EUR/USD (a 4-hour chart)

EUR/USD (a 4-hour chart)

Euro closed the week at 1.3000.

USD growth was caused by strong data on employment in the United States and, unlike last year, the negative correlation between stocks and the dollar, the dollar grew along with Wall Street.

Inverse correlation has always been a rule for traders, especially with the release of important news, such as the U.S. NFP on Friday. But now the market reacted the exact opposite.

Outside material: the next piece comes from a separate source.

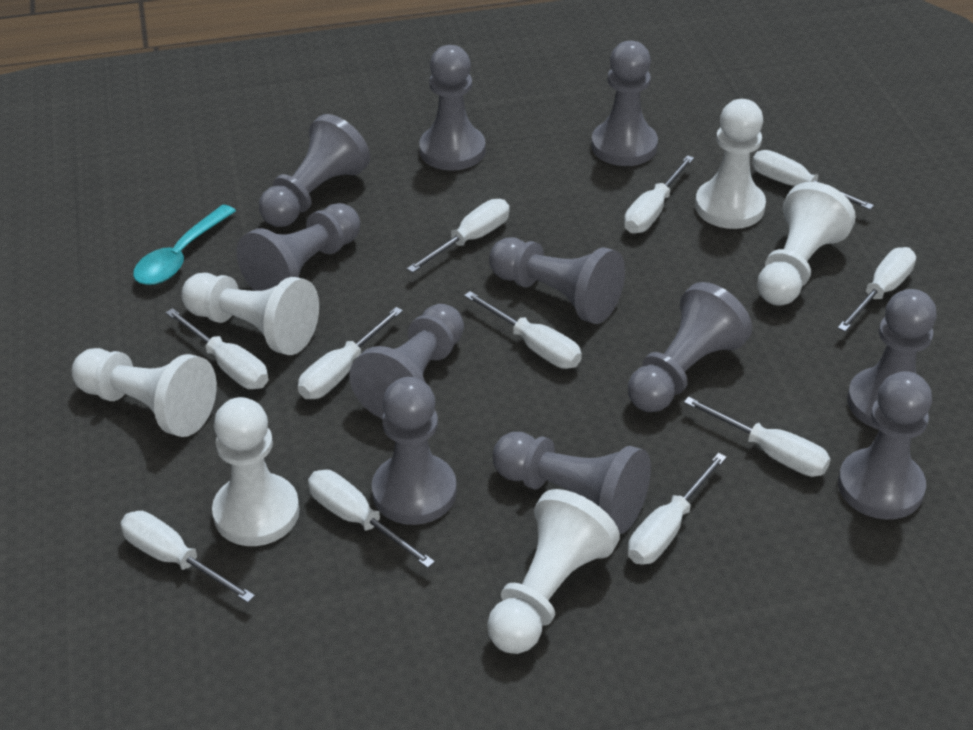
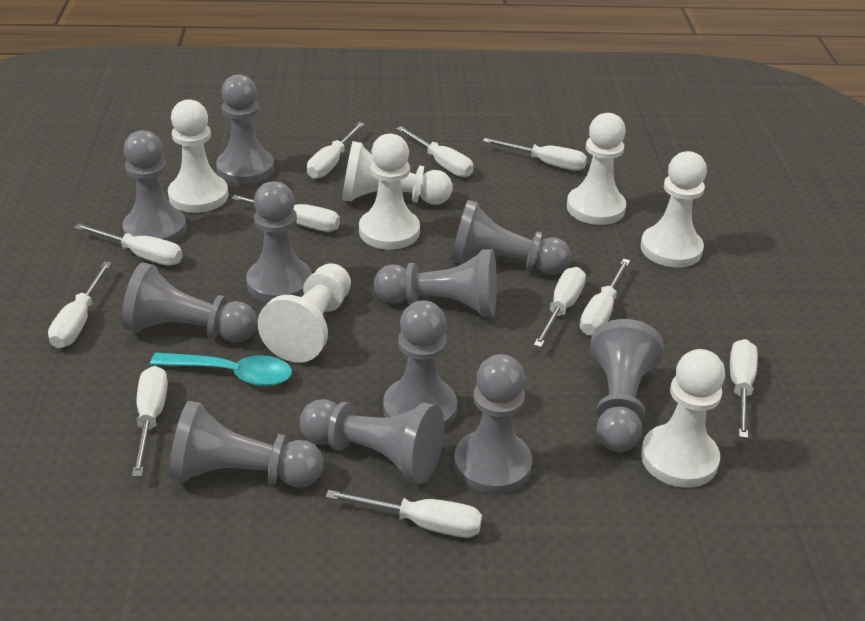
white pawn: [72,348,217,437] [181,273,319,355] [212,397,300,546] [487,489,620,654] [695,99,766,229] [757,182,856,306] = 6 -> [168,99,228,213] [258,263,351,363] [342,141,452,205] [359,134,420,250] [567,113,626,225] [641,151,707,268] [641,349,725,488] = 7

Shares grew along side with the dollar.

On Friday, the dollar rose against most of its competitors and the EUR/USD fell below 1.3000 level, to a new three-month low 1.2955. Still the pair managed to recover some positions and closed at 1.3000, 0.80% lower at night.

The news was not so good for Germany as the industrial production fell by 1.3% in January compared with the same month of 2012.

Fitch Rating has decided to downgrade Italy to "BBB +" from "A-", citing the inconclusive results of Italian parliamentary elections and a deep recession as the main reason. Fitch took five extra days to publish its decision, despite the rumor of it has begun to spread in the market on Monday. Forecast remains negative for Italy.

So, the good news in America against the bad news in Europe. If the players decide to trade long and ignore the other news the result will be the further growth of the dollar.

Investors believe that the U.S. economic engine is running well.